Gee, it’s a good thing that “held for a purpose that is in the nature of speculation, investing or trading” isn’t broad or ambiguous at all... But seriously, while this phrase is clearly intended to be broad, in order to counteract the cartoonishly broad list of included transactions, I think it’s highly likely that, due to the way it’s drafted, it will only end up encompassing a relatively narrow band of trades that are obviously speculative. Any swaps that an entity can claim are being held for the “purpose” of hedging non-swaps — which would pretty clearly distinguish them from swaps held for the “purpose” trading — will likely fall outside this definition.

Since swaps are frequently used to hedge fixed-income instruments, as opposed to hedging other swaps, the end result is that a large class of swaps will be able to claim the “hedging or mitigating commercial risk” exemption — and will thus be excluded from the “substantial position” calculation.

In short, the CFTC’s “substantial position” test creates enormous ambiguities, and will likely be relatively easy to evade.

2. “Substantial Counterparty Exposure” Test

The “substantial counterparty exposure” test is supposed to make up for this, by calculating current uncollateralized exposure and potential future exposure without any exclusion for “hedging or mitigating commercial risk.” (Or, at least, that’s how the CFTC explains it in the Federal Register.) The first problem is that, based on the language of the proposed rule, it doesn’t do what it’s intended to do. The rule states:
(2) Calculation methodology. For these purposes, the terms “daily average aggregate uncollateralized outward exposure” and “daily average aggregate potential outward exposure” have the same meaning as in § 1.3(sss) [the “substantial position” test], except that these amounts shall be calculated by reference to all of the person’s swap positions, rather than by reference to a specific major swap category.
Well, if the terms have the same meaning as they do in § 1.3(sss), which is the provision establishing the “substantial position” test, then they do still include the exemption for hedging/mitigating commercial risk. Section 1.3(sss) states that “the term ‘substantial position’ means swap positions, other than positions that are excluded from consideration, that equal or exceed [the two] thresholds.” The rule needs to explicitly state that it doesn’t include the exemption for hedging/mitigating commercial risk.
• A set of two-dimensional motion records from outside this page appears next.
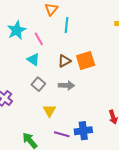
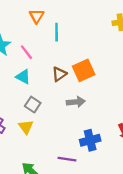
gray arrow: (66, 85) -> (76, 102), moved
yellow triangle: (49, 111) -> (26, 127), moved
blue cross: (83, 131) -> (90, 140), moved

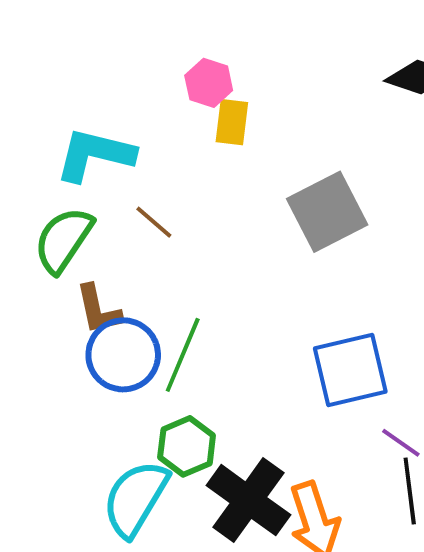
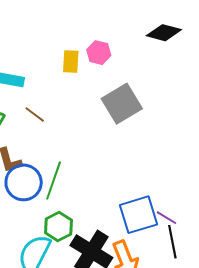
pink hexagon: (209, 83) -> (99, 53), moved
blue square: (350, 370) -> (138, 215), moved

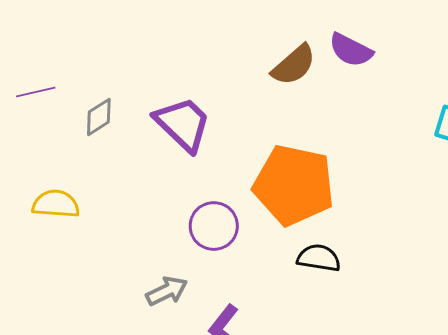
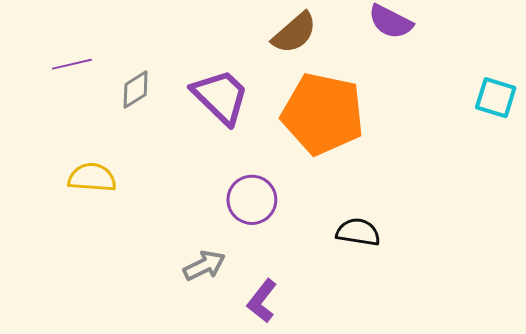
brown semicircle: (294, 65) -> (294, 33), moved
orange pentagon: (294, 185) -> (323, 114), moved

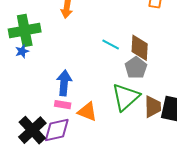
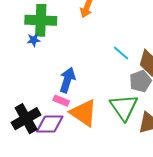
green triangle: (126, 97) -> (124, 107), turned -36
orange triangle: (87, 112) -> (83, 113), size x1.4

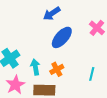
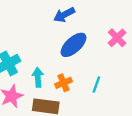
cyan line: (92, 74) -> (96, 84), moved

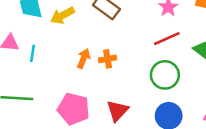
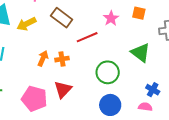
red line: (167, 39) -> (87, 37), moved
red triangle: (117, 111) -> (63, 89), moved

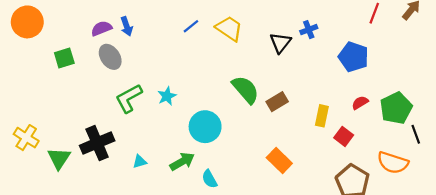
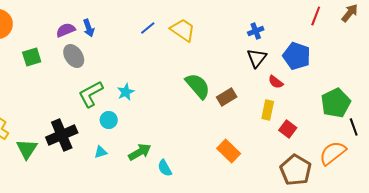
black triangle: (280, 43) -> (257, 58), moved
red semicircle: (360, 103) -> (276, 82), moved, turned -112
cyan circle: (205, 127) -> (109, 120), moved, size x0.6
orange semicircle: (393, 163) -> (333, 153), turned 124

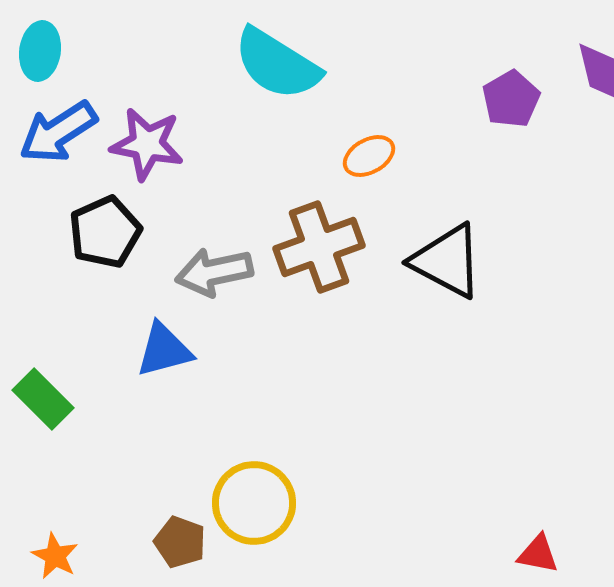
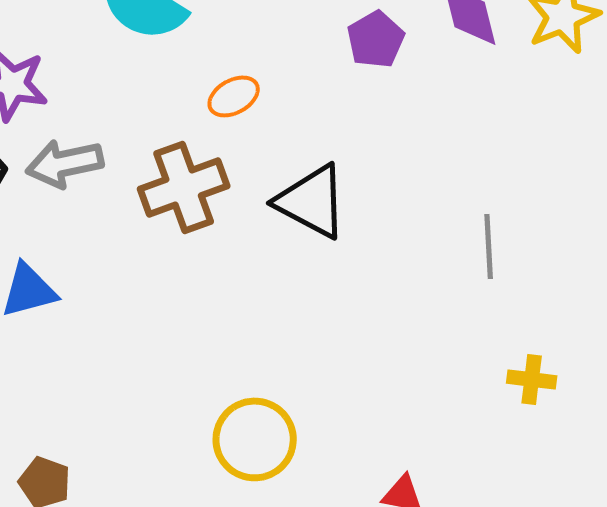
gray arrow: (214, 272) -> (65, 163), moved
yellow circle: (254, 503) -> (255, 439), moved

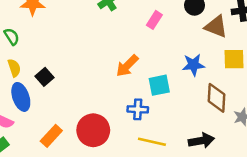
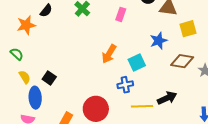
blue ellipse: (21, 97) -> (35, 98), turned 30
brown diamond: (217, 98) -> (182, 61), turned -70
black arrow: (201, 141) -> (167, 98), moved

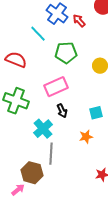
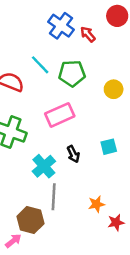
cyan line: (38, 34) -> (40, 65), moved
black arrow: (62, 111) -> (73, 154), moved
orange star: (86, 137) -> (96, 204), moved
As it stands right now, the hedging/mitigating commercial risk exemption is still included the “substantial counterparty exposure” test — making it just as useless as the “substantial position” test.
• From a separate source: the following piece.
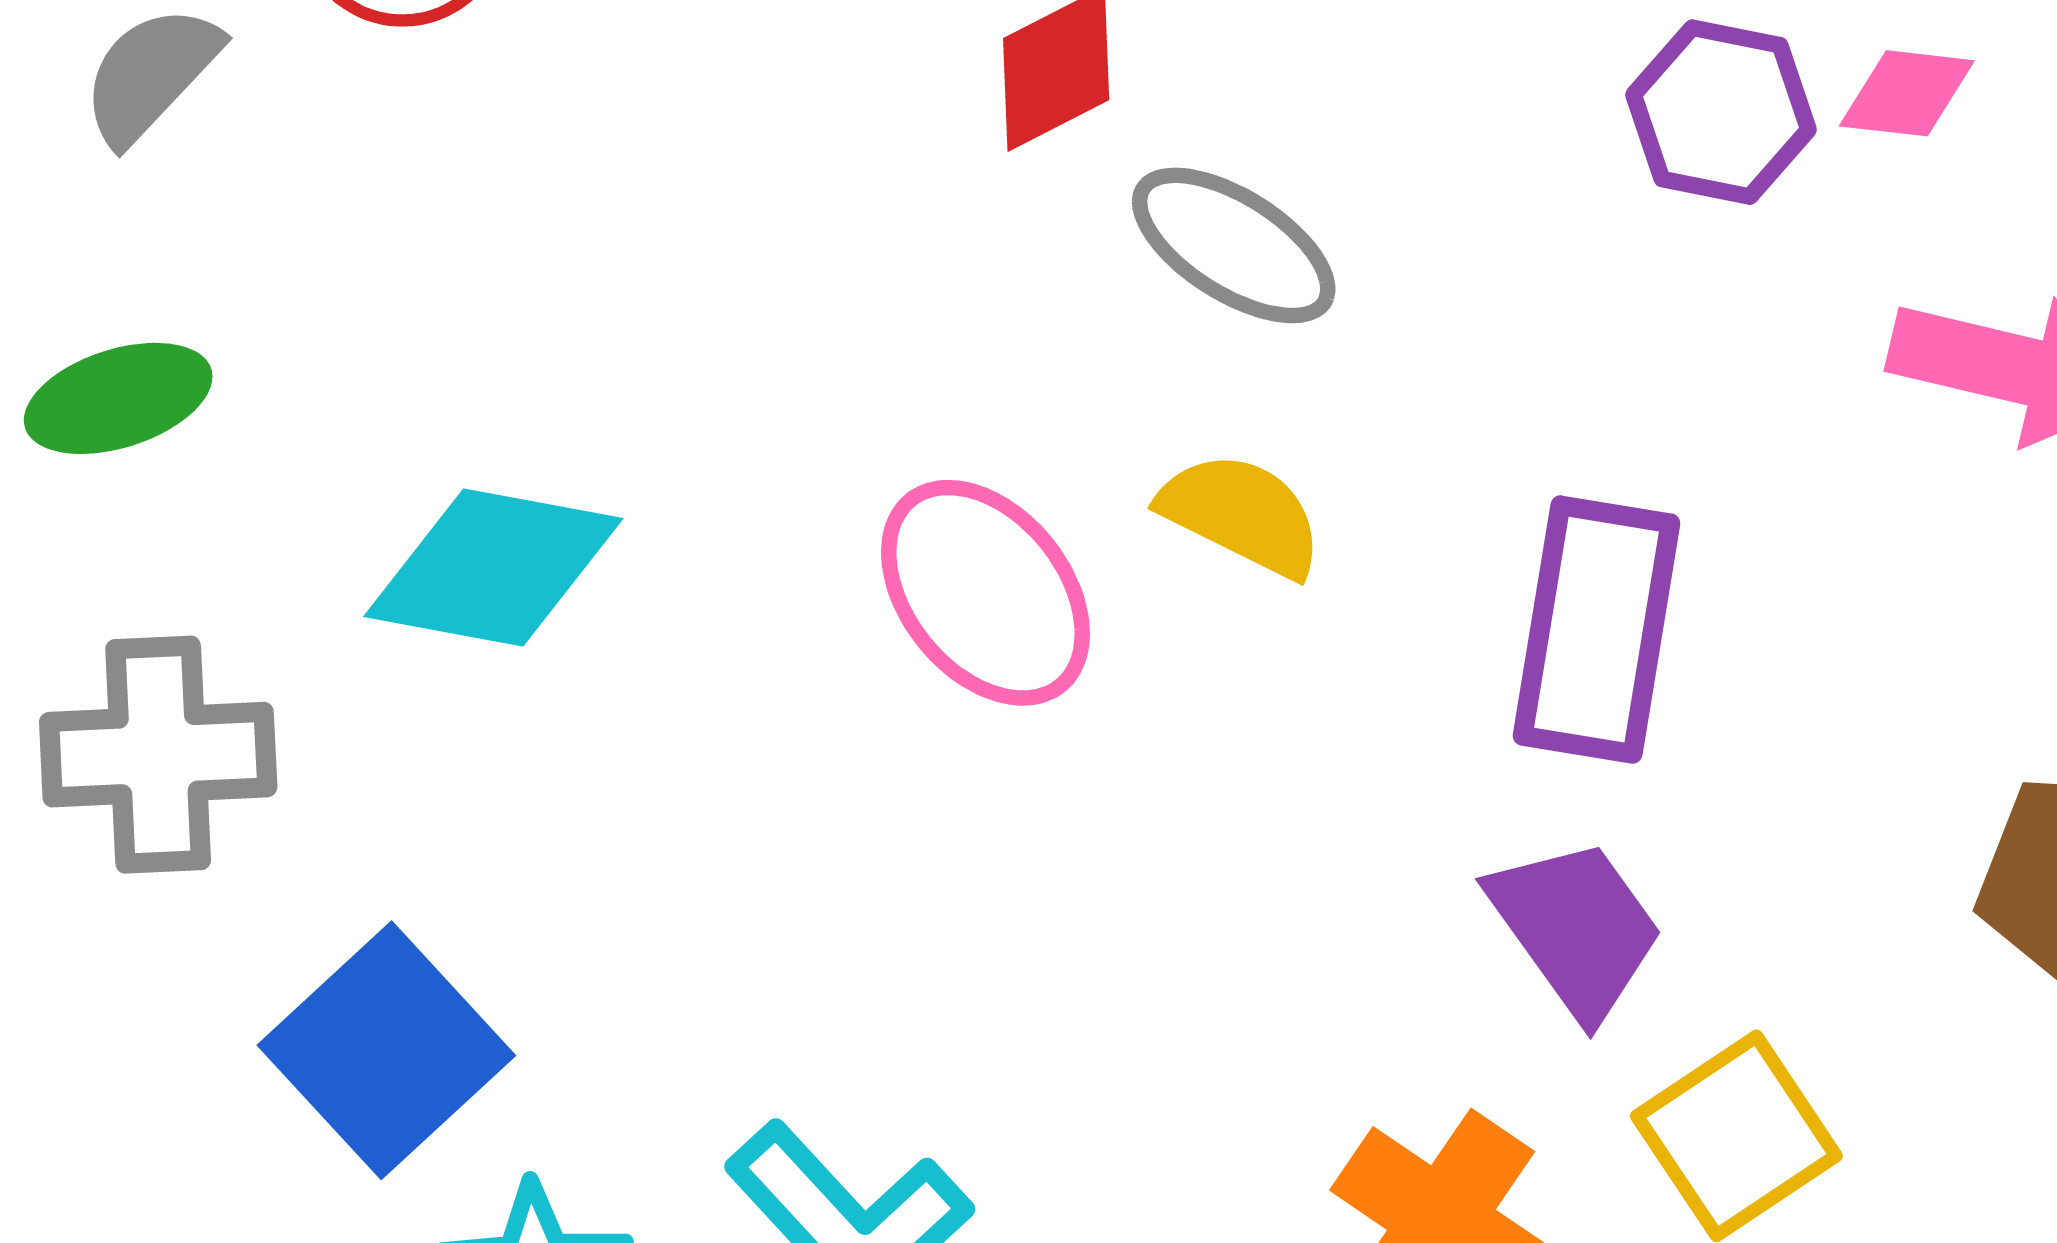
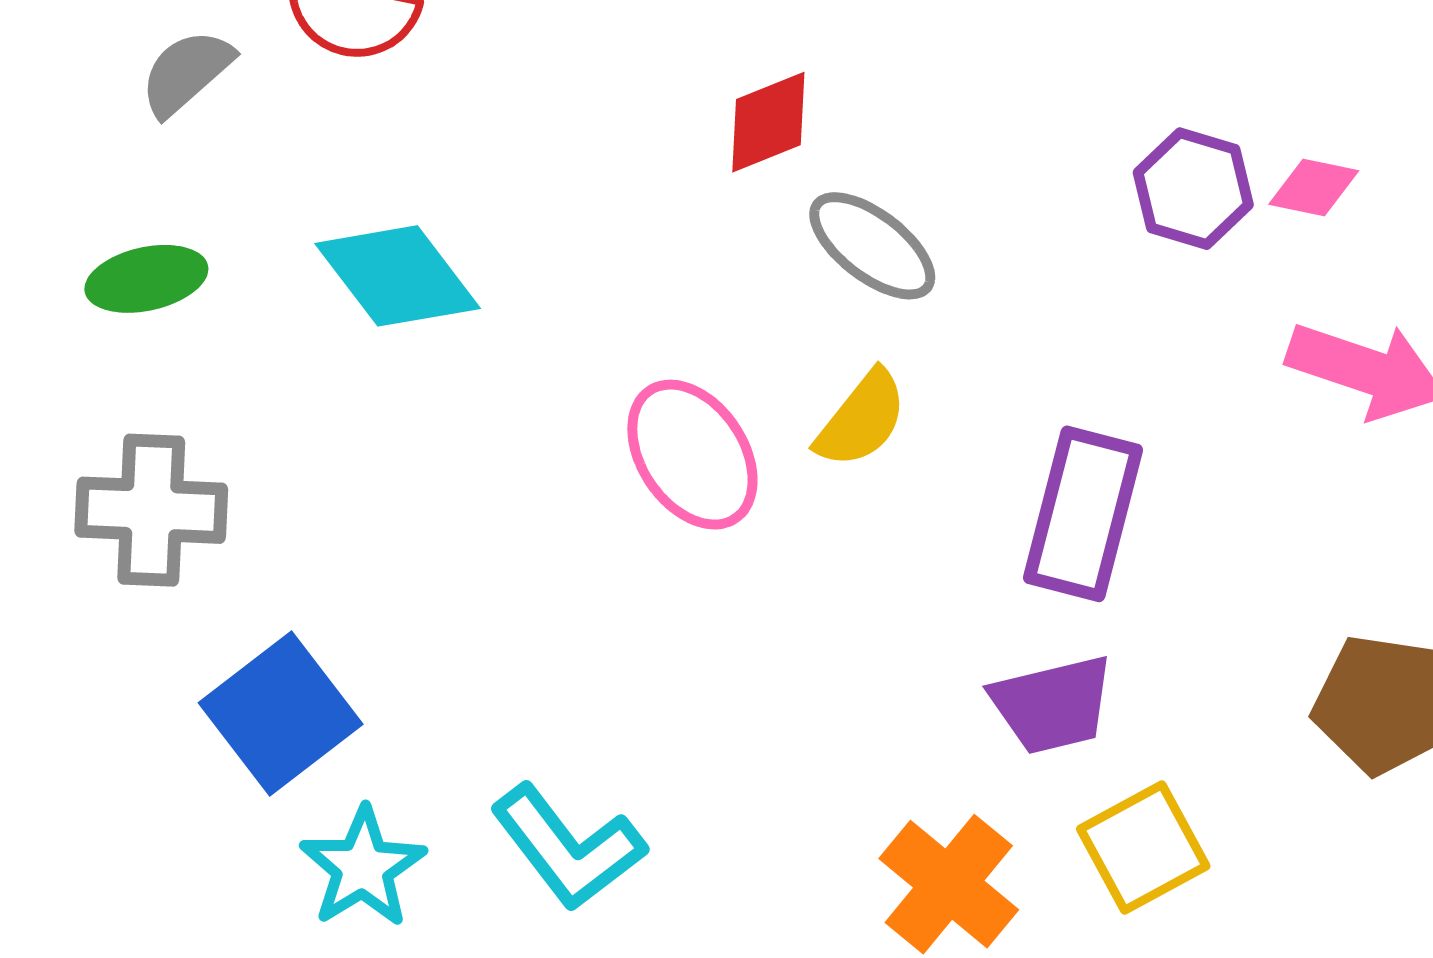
yellow semicircle: (1241, 514) -> (862, 419), turned 97
cyan diamond: (493, 568) -> (398, 276), moved, turned 37
purple trapezoid: (1576, 928) -> (1052, 704), turned 107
The second problem is that the “substantial counterparty exposure” test raises the thresholds for current uncollateralized exposure and potential future exposure to $5bn and $8bn, respectively. That strikes me as clearly too high. I mean, $5bn in current uncollateralized exposure isn’t exactly chump change, especially when you consider that we’re only talking about an entity’s swap book. Any entity that has $5bn in current uncollateralized exposure just in its swap is likely going to have significant uncollateralized exposure in other products too. I realize that the statute only refers to swaps, but the CFTC can get around this by simply adjusting the threshold down.

***

Incidentally, the SEC published a nearly identical proposed rule for “major security-based swap participants.” However, the SEC’s rule appears to be much cleaner and tighter than the CFTC’s rule.

I certainly understand that the CFTC has an absurd amount on their plate right now, and still doesn’t have adequate funding, so I think drafting issues like the ones in this proposed rule are entirely understandable. But hey, someone has to pick the proposed rules apart, and it might as well be me.